To do — Each record should reappear exactly in your answer, minus any picture.

*** Opening of Data to process ***

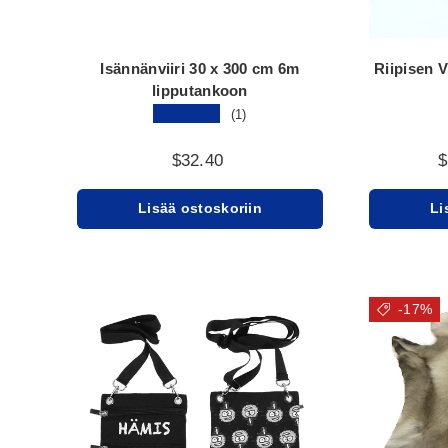
Isännänviiri 30 x 300 cm 6m
Riipisen V
lipputankoon
★★★★★
(1)
$32.40
$
Lisää ostoskoriin
Li
-17%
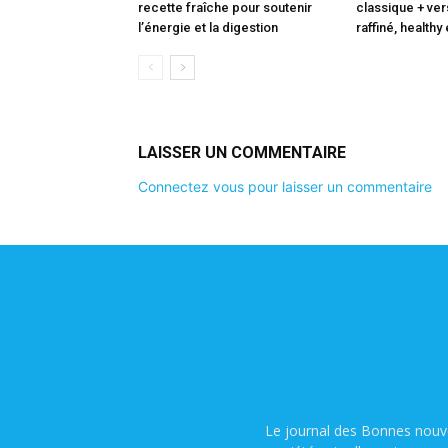
recette fraîche pour soutenir
classique + ve
l’énergie et la digestion
raffiné, healthy
LAISSER UN COMMENTAIRE
Connectez vous pour laisser un commentaire
Le journal des Bonnes nouve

*** Close of Data to process ***

Answer below —
Isännänviiri 30 x 300 cm 6m
Riipisen V
lipputankoon
★★★★★
(1)
$32.40
$
Lisää ostoskoriin
Li
-17%
recette fraîche pour soutenir
classique + ve
l’énergie et la digestion
raffiné, healthy
LAISSER UN COMMENTAIRE
Connectez vous pour laisser un commentaire
Le journal des Bonnes nouve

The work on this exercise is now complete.